The silence around the table stretched on for a minute. Was this what they had called him all the way to Geneva for? Clyve didn’t like it. He didn’t like it at all. He was not their whipping boy. He rose. “I am offended by the imputation,” he said. “I’m going to keep my end of the bargain, and that’s all you gentlemen need to know. You’ll get the Codex, and you’ll pay me the second million—and then we’ll discuss my fees for translating it.”
That was greeted with a further silence. “Fees for translating it?” the man repeated.
“Unless you intend to translate it yourselves.” They looked like they’d just sucked lemons. What a gaggle of morons they were. Clyve despised businessmen like these: uneducated, ignorant, their slavering greed hidden behind a genteel facade of expensively tailored fabric.
“We hope for your sake, Professor, that you will do what you’ve promised.”
“Don’t threaten me.”
“It is a promise, not a threat.”
Clyve bowed. “Good day, gentlemen.”
66
Seven weeks had passed since Tom and his two brothers had gathered at the gates to their father’s estate—but it felt like a lifetime.
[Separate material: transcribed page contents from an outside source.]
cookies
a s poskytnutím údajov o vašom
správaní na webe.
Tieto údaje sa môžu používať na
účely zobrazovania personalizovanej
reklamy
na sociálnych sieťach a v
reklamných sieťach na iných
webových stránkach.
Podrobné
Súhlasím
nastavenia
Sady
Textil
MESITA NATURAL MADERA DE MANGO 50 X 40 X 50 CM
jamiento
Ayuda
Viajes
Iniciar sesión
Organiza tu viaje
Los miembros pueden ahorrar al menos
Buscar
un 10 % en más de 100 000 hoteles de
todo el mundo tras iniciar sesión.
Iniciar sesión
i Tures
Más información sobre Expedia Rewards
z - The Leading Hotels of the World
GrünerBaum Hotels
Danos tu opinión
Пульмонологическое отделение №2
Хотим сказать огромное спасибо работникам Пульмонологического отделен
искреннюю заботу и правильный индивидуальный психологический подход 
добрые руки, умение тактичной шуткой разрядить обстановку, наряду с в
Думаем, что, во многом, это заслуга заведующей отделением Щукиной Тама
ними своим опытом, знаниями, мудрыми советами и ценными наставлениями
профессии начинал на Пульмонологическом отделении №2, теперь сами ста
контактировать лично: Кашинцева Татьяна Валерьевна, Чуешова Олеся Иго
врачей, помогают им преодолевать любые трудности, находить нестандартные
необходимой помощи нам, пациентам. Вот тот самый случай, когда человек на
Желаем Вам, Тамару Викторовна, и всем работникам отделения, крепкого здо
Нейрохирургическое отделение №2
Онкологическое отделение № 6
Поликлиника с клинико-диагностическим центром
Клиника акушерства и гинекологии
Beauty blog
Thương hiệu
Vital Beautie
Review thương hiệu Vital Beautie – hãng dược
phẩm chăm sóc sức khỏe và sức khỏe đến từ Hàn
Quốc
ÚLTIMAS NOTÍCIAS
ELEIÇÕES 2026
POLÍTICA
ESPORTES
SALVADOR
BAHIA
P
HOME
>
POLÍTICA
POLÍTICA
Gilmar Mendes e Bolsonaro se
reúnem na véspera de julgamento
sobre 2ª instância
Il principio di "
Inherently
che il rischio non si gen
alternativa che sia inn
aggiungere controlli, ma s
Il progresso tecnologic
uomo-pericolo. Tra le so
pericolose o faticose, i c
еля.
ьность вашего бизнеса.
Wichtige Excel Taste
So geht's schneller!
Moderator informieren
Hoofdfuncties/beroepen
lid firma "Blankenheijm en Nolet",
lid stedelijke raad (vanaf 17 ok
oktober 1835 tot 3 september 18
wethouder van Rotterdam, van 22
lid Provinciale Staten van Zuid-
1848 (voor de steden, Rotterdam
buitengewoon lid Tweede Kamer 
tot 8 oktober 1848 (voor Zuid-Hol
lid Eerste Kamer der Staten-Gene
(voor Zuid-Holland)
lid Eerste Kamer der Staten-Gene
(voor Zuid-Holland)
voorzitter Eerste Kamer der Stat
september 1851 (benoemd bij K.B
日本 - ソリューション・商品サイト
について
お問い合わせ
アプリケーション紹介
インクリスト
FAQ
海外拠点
They had finally made it. They had reached the tomb. “Do you know how to open it?” asked Philip.
“No.”
“Father must have figured it out, because he robbed the tomb once,” said Vernon.
Borabay set some burning torches in niches in the rock walls, and together they made a minute inspection of the tomb door. It was solid stone, set into a doorway squared out of the white limestone of the cliffs. There was no keyhole, no buttons or panels or hidden levers. Surrounding the tomb, the rest of the rock had been left in its natural state, with the exception of a number of holes drilled into the rock on either side of the door. Tom held his hand over one and felt a cool flow of air—evidently airholes to the tomb.
The eastern sky brightened with a predawn light as they examined the area around the tomb. They rapped on the door, called, hammered and pressed and tried everything to open it. Nothing worked. An hour passed and the door remained immovable.